Your Turn — Prepare for hurricane season
Published 12:30 pm Friday, June 10, 2022
The Virginia House and Senate passed two budget bills and sent the budget to the governor last Wednesday, setting the stage for final consideration of any proposed amendments later this month. I voted yes on both budget bills.
The two budgets — one for the fiscal year that ends June 30 and another for the two fiscal years that begin July 1 — have been delivered to Gov. Glenn Youngkin. He will have seven days to propose amendments or veto provisions. The details of the proposed agreement can be viewed at https:// budget.lis.virginia.gov/.
With billions upon billions in unanticipated tax revenue, it was clear that the commonwealth has been overtaxing its citizens. The Republican majority made tax relief one of our top priorities, and working with Gov. Youngkin, we’re now able to deliver on most of these efforts.
This budget provides almost $4 billion in tax relief to Virginians when they need it most. An average family of four will see annual savings of more than $1,100 under this budget. It greatly increases the standard deduction from Virginia’s income taxes, with a sunset in 2026 — going from $4,500 to $8,000 for single filers and from $9,000 to $16,000 for joint filers.

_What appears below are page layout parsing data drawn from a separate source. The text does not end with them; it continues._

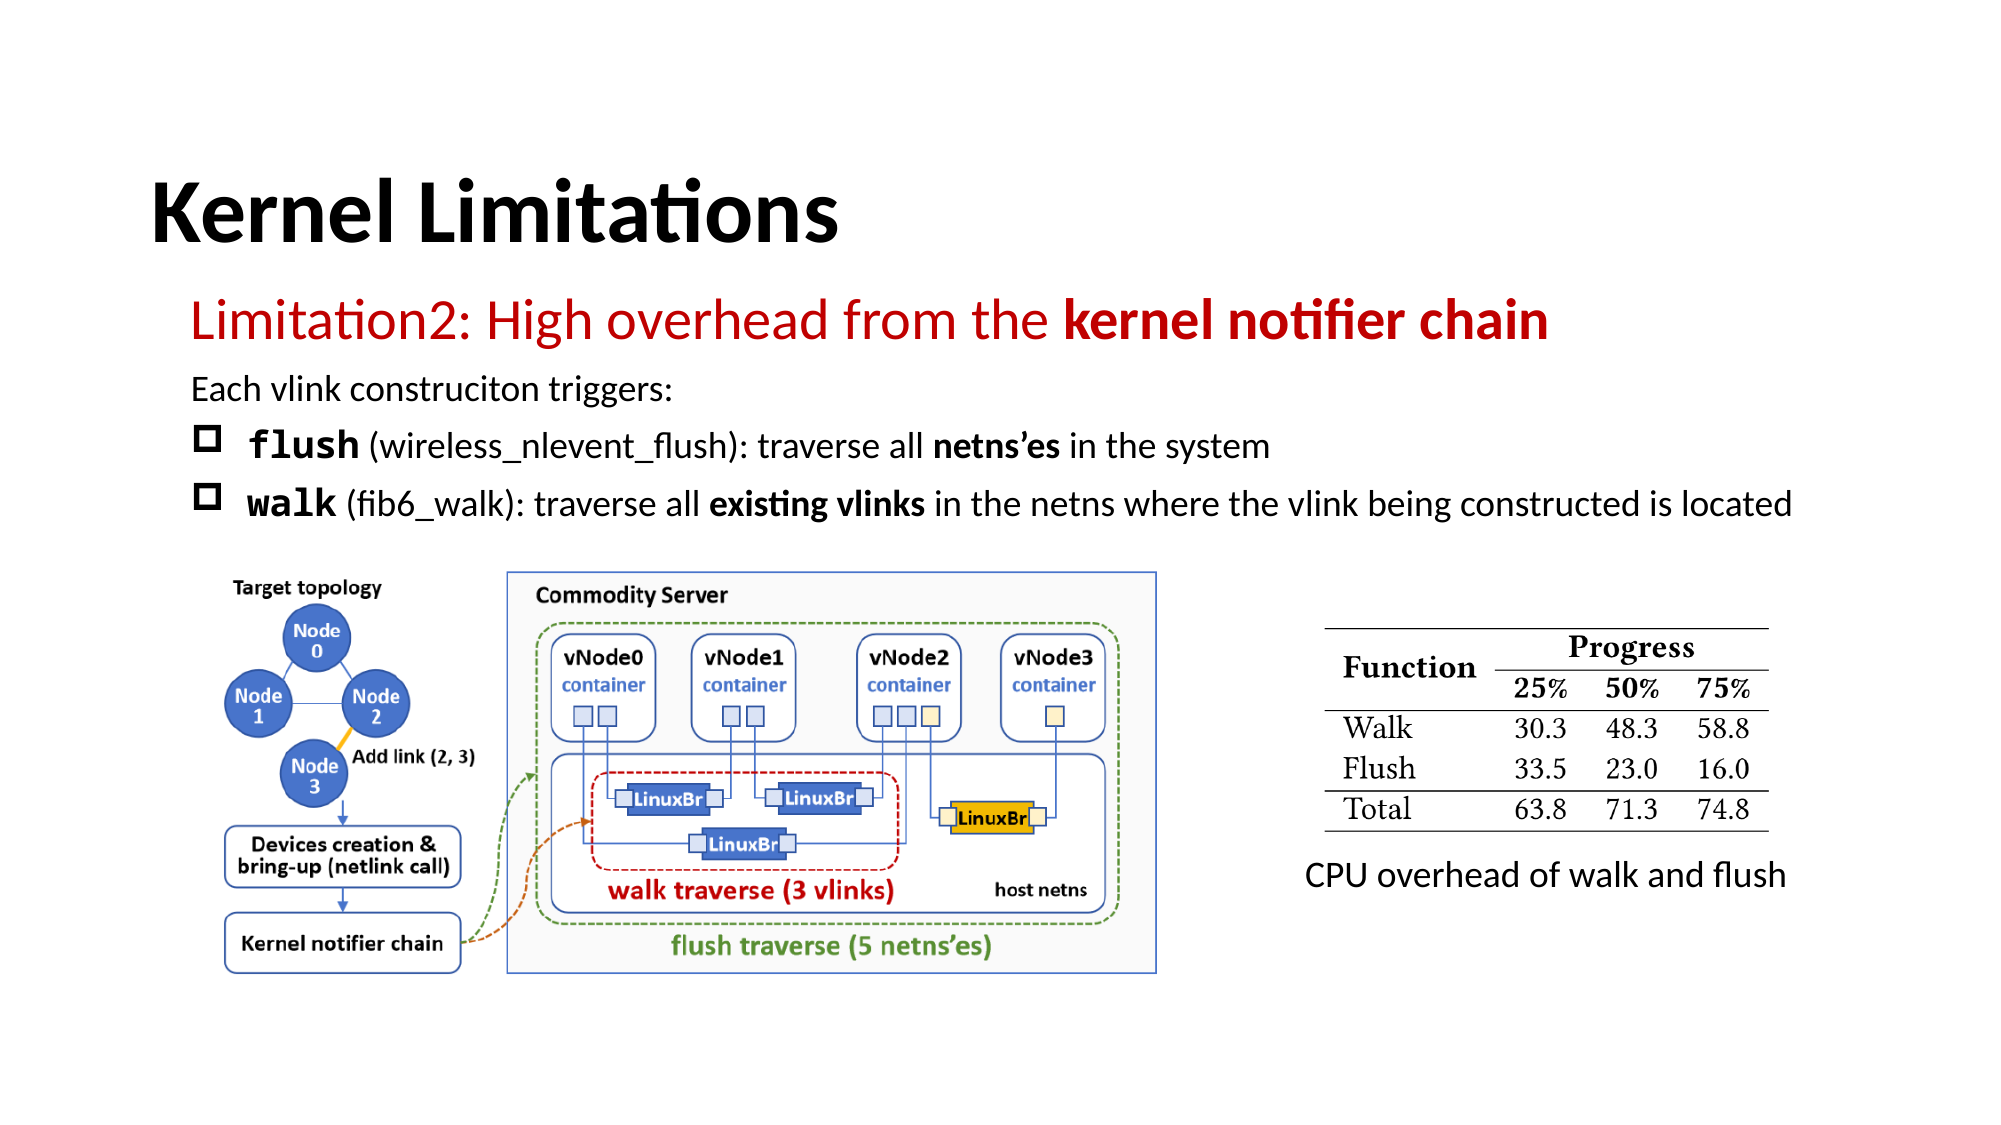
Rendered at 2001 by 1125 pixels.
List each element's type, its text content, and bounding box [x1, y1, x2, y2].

picture [196, 561, 1172, 988]
text_box Kernel Limitations [136, 150, 1059, 275]
text_box Limitation2: High overhead from the kernel notifier chain Each vlink construciton triggers: flush (wireless_nlevent_flush): traverse all netns’es in the system walk (fib6_walk): traverse all existing vlinks in the netns where the vlink being constructed is located [176, 273, 1819, 532]
text_box CPU overhead of walk and flush [1256, 842, 1836, 903]
picture [1315, 616, 1778, 843]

It provides a refundable earned income tax credit at 15% of the federal level, repeals the state share of the grocery tax, lowering bills by 1.5%, provides a rebate for $250 per person, $500 per couple. It also exempts the first $40,000 of veteran retirement pay from tax, phased in over four years, and ends the accelerated sales tax gimmick that penalized retailers for years. Virginia’s employers’ unemployment insurance taxes will not go up, as the budget replenishes the unemployment trust fund.
Last Thursday, Gov. Youngkin ceremonially signed legislation to expand health care coverage options for small businesses. House Bill 884 and Senate Bill 195 permit the creation of benefits consortiums for small businesses in Virginia. Benefits consortiums allow small businesses to come together as a single large pool to offer their employees comprehensive and affordable group health care coverage. These bills will drastically improve the ability for Virginia’s small businesses to share risk, streamline administration, and reduce costs of coverage.
This year’s hurricane season began on June 1. Gov. Youngkin is urging Virginians to prepare now for this year’s hurricane season, which lasts through Nov. 30. Forecasters at the National Oceanic and Atmospheric Administration (NOAA) are predicting another above-average hurricane season this year with a likely range of 14 to 21 named storms (winds of 39 mph or higher), of which six to 10 could become hurricanes (winds of 74 mph or higher), including three to six major hurricanes (category 3, 4 or 5; with winds of 111 mph or higher). NOAA provided these ranges with a 70% confidence.
Take the time now to review your insurance policy, secure your property and create a plan that includes arrangements for your pets or those that may need extra assistance. Below are a few critical steps to ensure you and your family’s safety.
Know your zone. Evacuation may become necessary depending on the track and severity of the storm. Review Virginia’s evacuation zones at KnowYourZoneVA.org. Users can enter their physical address in the search bar of the website to view and confirm their designated evacuation zone.
Complete a family communication plan. Prepare for how you will assemble and communicate with your family and loved ones. Identify meeting locations and anticipate where you will go. Federal Emergency Management Agency guidance on family communications plans is available at https:// www.ready.gov/sites/default/ files/2021-04/family-emergency-communication-plan.pdf.
Check your insurance coverage. Remember, there may be a waiting period (typically 30 days) for a flood insurance policy to become effective and be aware that not all storm-related losses, such as flooding, are covered under traditional policies. Now is the time to review your coverage and contact your insurance agent for any changes. If you are not insured against floods, talk to your insurance agent or visit floodsmart.gov. If you are a renter, now is the time to ensure you have adequate coverage to protect your belongings.
Make an emergency kit. Assemble an emergency kit that includes nonperishable food, water, medication, sanitary supplies, radios, extra batteries, and important documents. Learn more about building an emergency supply kit at https://www.ready.gov/kit.
Stay informed. Identify where to go for trusted sources of information during emergencies. Check with your local emergency management office to sign up for alerts that go directly to your phone or email. Be sure to monitor local news for watches and warnings in your area and follow directions of local officials. Power outages are always a concern during weather events — make sure you have a battery-operated radio available so you can still receive life-saving alerts.
There are many resources available to assist with hurricane planning efforts. Learn more about preparing your business, your family, and your property against hurricane threats (and other disasters) at vaemergency.gov/prepare and ready.gov/hurricanes.
For comprehensive information on preparedness, response, and recovery activities, please review the Virginia Hurricane Evacuation Guide, which not only includes evacuation information, but also highlights actions to take in the event of tropical weather.
DEL. C. MATTHEW FARISS represents Buckingham in the Virginia House of Delegates.